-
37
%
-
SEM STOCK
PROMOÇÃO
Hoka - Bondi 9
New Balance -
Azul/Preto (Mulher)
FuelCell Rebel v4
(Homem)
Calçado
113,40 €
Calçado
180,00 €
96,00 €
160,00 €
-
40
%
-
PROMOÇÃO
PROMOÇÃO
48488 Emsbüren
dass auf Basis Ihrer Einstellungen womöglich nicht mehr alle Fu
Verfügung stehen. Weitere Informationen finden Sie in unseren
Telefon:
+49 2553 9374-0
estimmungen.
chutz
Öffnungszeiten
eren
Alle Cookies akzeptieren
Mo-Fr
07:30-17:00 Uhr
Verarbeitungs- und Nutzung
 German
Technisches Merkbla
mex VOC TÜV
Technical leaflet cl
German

*What to produce*
Set out the text of all the entries above as one numbered list, one line per item, leaving out any blank lines.

*Response box*
1. -
2. 37
3. %
4. -
5. SEM STOCK
6. PROMOÇÃO
7. Hoka - Bondi 9
8. New Balance -
9. Azul/Preto (Mulher)
10. FuelCell Rebel v4
11. (Homem)
12. Calçado
13. 113,40 €
14. Calçado
15. 180,00 €
16. 96,00 €
17. 160,00 €
18. -
19. 40
20. %
21. -
22. PROMOÇÃO
23. PROMOÇÃO
24. 48488 Emsbüren
25. dass auf Basis Ihrer Einstellungen womöglich nicht mehr alle Fu
26. Verfügung stehen. Weitere Informationen finden Sie in unseren
27. Telefon:
28. +49 2553 9374-0
29. estimmungen.
30. chutz
31. Öffnungszeiten
32. eren
33. Alle Cookies akzeptieren
34. Mo-Fr
35. 07:30-17:00 Uhr
36. Verarbeitungs- und Nutzung
37.  German
38. Technisches Merkbla
39. mex VOC TÜV
40. Technical leaflet cl
41. German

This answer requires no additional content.